Walker, T. M., Ip, C. L. C., Harrell, R. H., Evans, J. T., Kapatai, G., Dedicoat, M. J., Eyre, D. W., Wilson, D. J., Hawkey, P. M., Crook, D. W., Parkhill, J., Harris, D., Walker, A. S., Bowden, R., Monk, P., Smith, E. G. and T. E. A. Peto (2012)
Lancet Infectious Diseases doi:10.1016/S1473-3099(12)70277-3. (pdf)

Background
Tuberculosis incidence in the UK has risen in the past decade. Disease control depends on epidemiological data, which can be difficult to obtain. Whole-genome sequencing can detect microevolution within Mycobacterium tuberculosis strains. We aimed to estimate the genetic diversity of related M tuberculosis strains in the UK Midlands and to investigate how this measurement might be used to investigate community outbreaks.

Methods
In a retrospective observational study, we used Illumina technology to sequence M tuberculosis genomes from an archive of frozen cultures. We characterised isolates into four groups: cross-sectional, longitudinal, household, and community. We measured pairwise nucleotide differences within hosts and between hosts in household outbreaks and estimated the rate of change in DNA sequences. We used the findings to interpret network diagrams constructed from 11 community clusters derived from mycobacterial interspersed repetitive-unit-variable-number tandem-repeat data.

Findings
We sequenced 390 separate isolates from 254 patients, including representatives from all five major lineages of M tuberculosis. The estimated rate of change in DNA sequences was 0.5 single nucleotide polymorphisms (SNPs) per genome per year (95% CI 0.3-0.7) in longitudinal isolates from 30 individuals and 25 families. Divergence is rarely higher than five SNPs in 3 years. 109 (96%) of 114 paired isolates from individuals and households differed by five or fewer SNPs.

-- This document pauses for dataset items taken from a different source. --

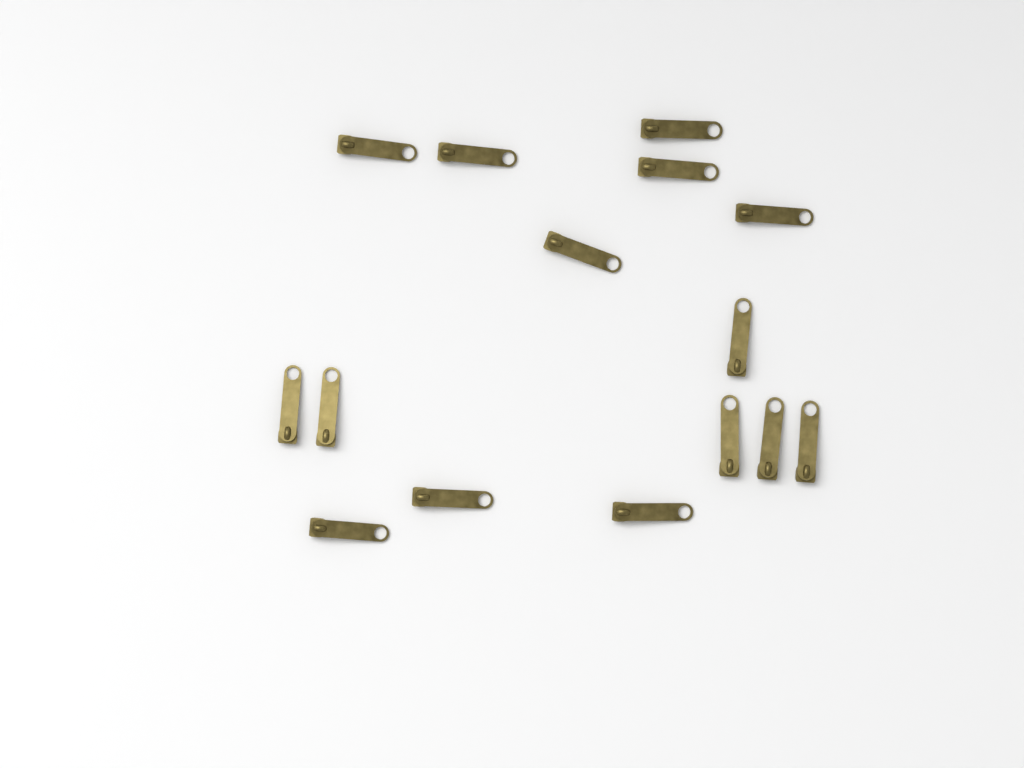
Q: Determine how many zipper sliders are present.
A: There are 15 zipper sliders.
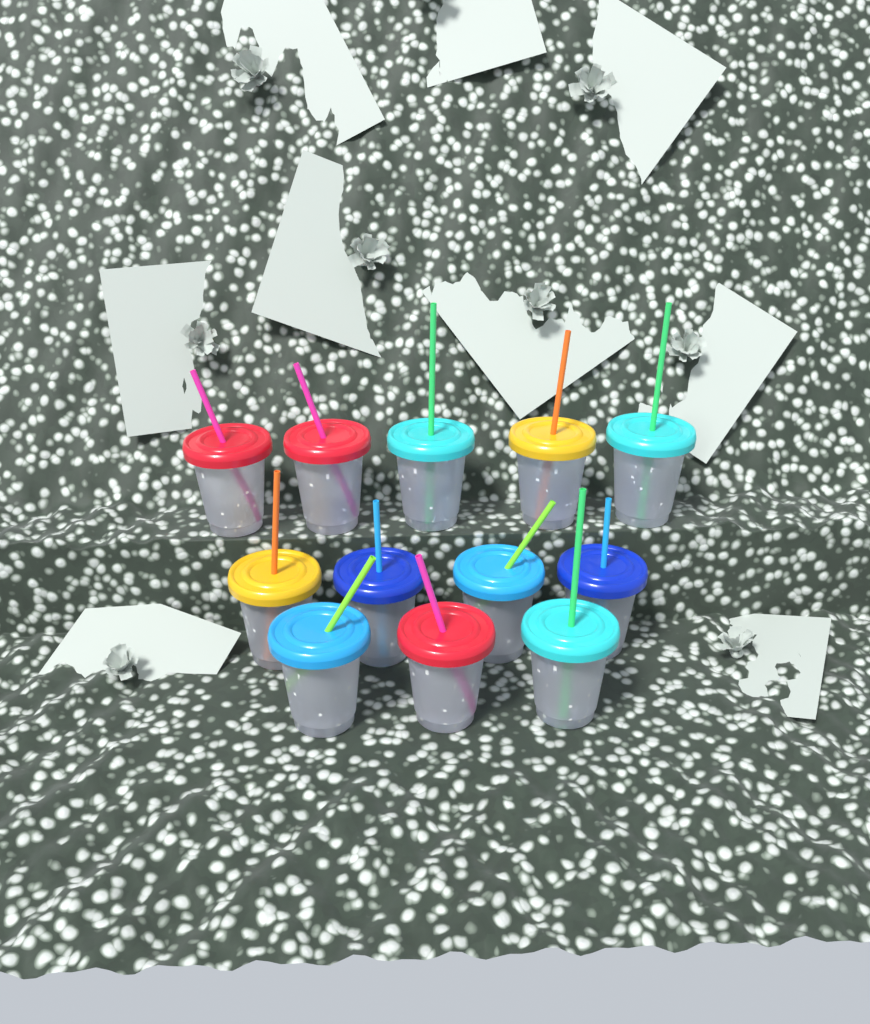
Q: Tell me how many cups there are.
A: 12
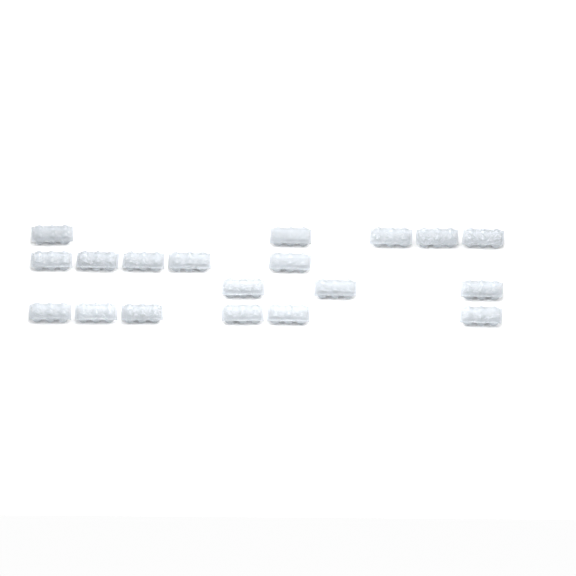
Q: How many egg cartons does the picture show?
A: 19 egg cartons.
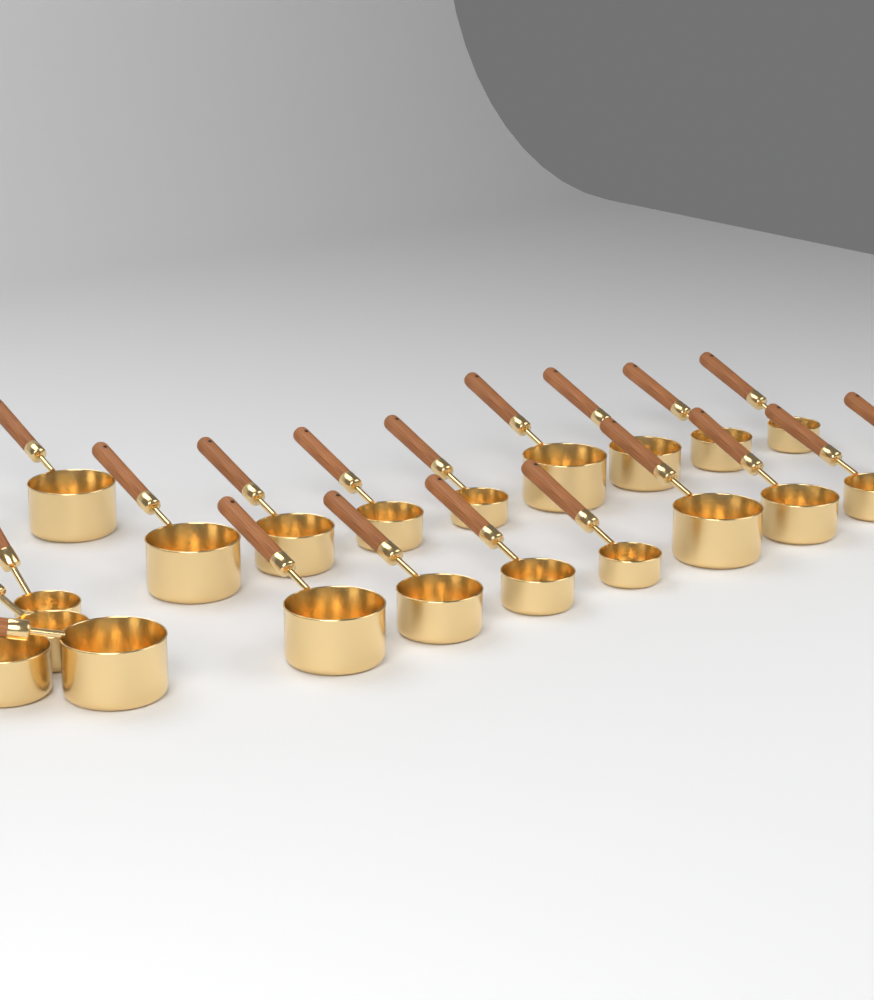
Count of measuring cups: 21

More than five SNPs separated isolates from none of 69 epidemiologically linked patients, two (15%) of 13 possibly linked patients, and 13 (17%) of 75 epidemiologically unlinked patients (three-way comparison exact p<0.0001). Genetic trees and clinical and epidemiological data suggest that super-spreaders were present in two community clusters.

Interpretation
Whole-genome sequencing can delineate outbreaks of tuberculosis and allows inference about direction of transmission between cases. The technique could identify super-spreaders and predict the existence of undiagnosed cases, potentially leading to early treatment of infectious patients and their contacts.